Translate

2008/12/26

前向きの「批判」

 最近ますますカタカナ言葉が増えている。カタカナ言葉が増える原因は、外国の言葉の概念にぴったり合う日本語をどうしても見つけられないことなのだろう。言葉はそれを使っている人々の文化と密接にかかわっている。どの国の言葉にも、どうしても外国語ではうまく訳すことができない言葉というものがあるものだ。だから私は、むやみに「カタカナ言葉はだめだ」というつもりはない。ただ、安易にカタカナ言葉を増やしていくと、わかったつもりで本当は分かっていないたくさんの人々を生み、分かっていないのに、わかったふりをして対話の中でそれを使ってしまう、そして、誤解やすれ違いを生んでいるうちにいつの間にか元の言葉の意味とは違うところで、つまり、日本の文化的背景の中で、勝手な意味を持って独り歩きしてしまう危険を生んでしまう。だから、時々、わかりにくい言葉について議論してみるのは悪くない。日本語に正確に訳せる可能性があるのであれば、少し努力してみるのもいいと思う。

 私がお世話になっているある高齢の俳句の師は、もともと小学校の先生をしていて、のちに、俳句研究の大家になられた方だ。この先生が、戦後間もなく、「批判読み」というタイトルの本を出されたと聞いた。たぶん、クリティカル・リーディングの直訳であったのだろうと思う。残念なことに、この日本語で「批判」という時の、どちらかというと否定的な響きが悪く、広く売れるには至らなかった、と回顧しながら苦笑されていたのが印象的だった。

 日本語で「批判」というと、確かに非常に「否定的」な響きが付きまとう。「批判」という語だけが否定的なのか、それとも、「批判する」「批判される」ということが否定的なことと受け止められているのかは判然としない。私は、多分後者ではないか、と思っている。

 だが、クリティカルという英語、また、それに準じるオランダ語には「否定的」な意味合いはほとんど伴わない。言うまでもなく、クリティカルであること、クリティカルなコメントを受けること、そのこと自身に、否定的な感情はほとんど伴わない。むしろ、肯定的で、喜ばしい、歓迎すべきこととして使われることさえあるといってよいと思う。これは、まさに、文化の違い、精神性の違い、人々の「多様な価値観」に対する開かれた態度がどれほど発達しているか、もっとはっきり言えば、近代市民としての、自分自身に対する反対意見や異なる意見に対して開かれた態度があるかないかの違いなのだと思う。

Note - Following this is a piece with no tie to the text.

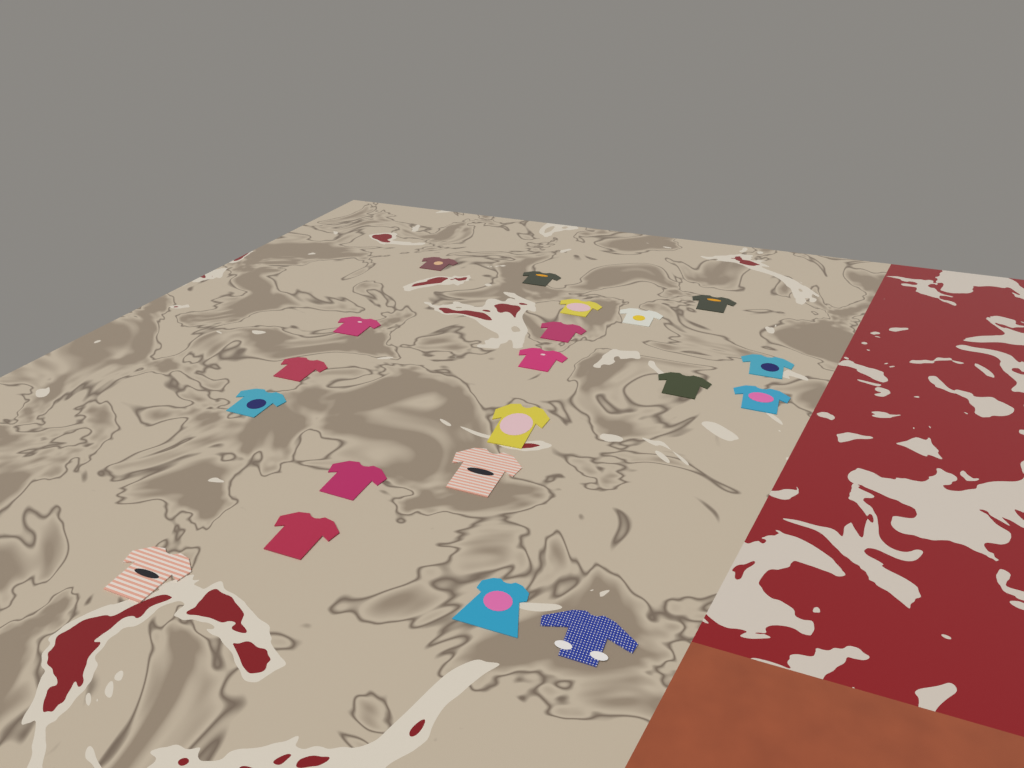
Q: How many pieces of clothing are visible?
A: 20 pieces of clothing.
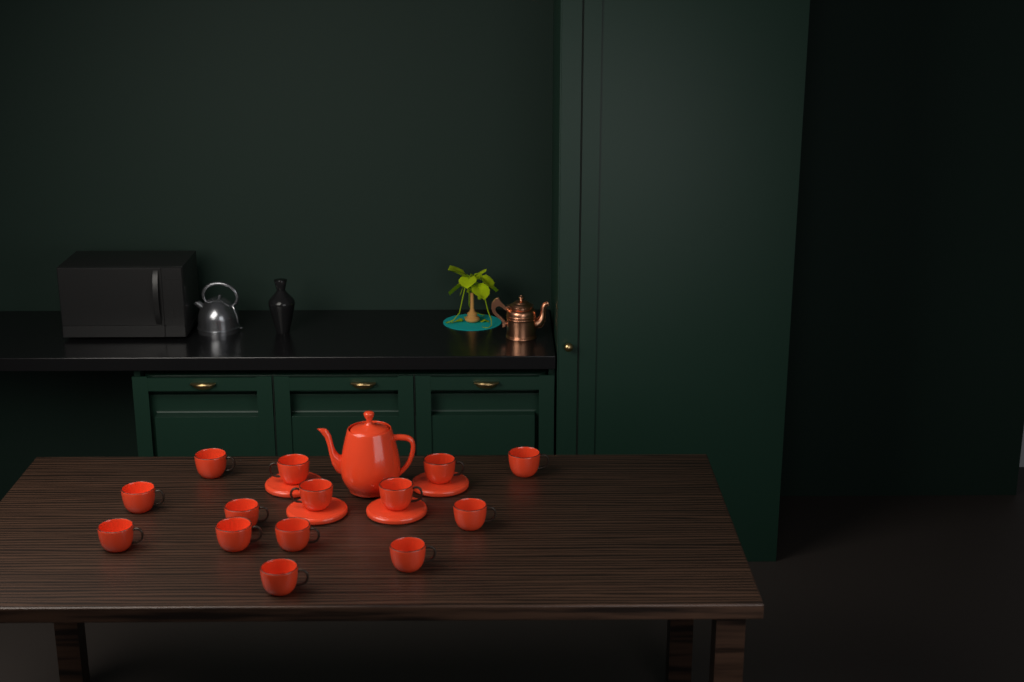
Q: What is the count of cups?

 教育制度や教育方法について研究していると、この「クリティカル=批判」という言葉には大変しばしば遭遇する。そして、そのたびに、「さて、どう訳したものか、、、」と頭を抱えてしまう。日本人に向けて、「批判」と直訳してしまうと、はじめから警戒されたり否定的にとられて、本来の意味を誤解されてしまう可能性が予想できるからだ。ある時以来、私は、この言葉を、少しまどろっこしいくて長いが、一定の文脈の中で使う場合に限って「自分の頭で考えて」と訳すことにした。

 さて、クリティカルとは何だろう、、、

 大学院を卒業するまで日本で教育を受けた私は、本当の意味で「クリティカル」にものを考える習慣も、そうする方法も、どの教育段階でも学ばなかったという気がする。それがために、大学院で論文を書くに至っても、研究というものは、とても個人的で内省的なもの、問題意識や動機を他の人と共有することがとても難しいものだ、と思い込み、感じ続けていた。振り返ってみればまことに残念なことだと思う。

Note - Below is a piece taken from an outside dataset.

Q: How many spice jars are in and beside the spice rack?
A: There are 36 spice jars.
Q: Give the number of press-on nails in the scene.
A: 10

 あの時に、「私は、こういうことがわからないので、この問いに答えを出したくて、こういう方法で研究を始めてみたのですが、こんなところで行き詰まってしまいました。皆さんの<ご批判>とアドバイスをいただければと思うのですが、、、」というような研究をすることができていたならば、どんなに良かったであろう、と思う。

 クリティカルとは、自分の頭で、率直に、物事を見たままに受け入れ、それについて考えてみることであり、それに、他の人から、つまり立場やモノの考え方の異なる人からの角度を変えた感想や意見に照らして、もう一度、検証する態度であると思う。自分の目だけを絶対的とするのではなく、こうも考えられるし、こうも解釈できる、と条件を変えて、目の前の対象物の意味を、いろいろな立場から見直してみることだ。そういう態度を繰り返すことで、自分自身の理論が、たとえそれが仮説であっても、いろいろな批評に耐えられる強いものになっていく。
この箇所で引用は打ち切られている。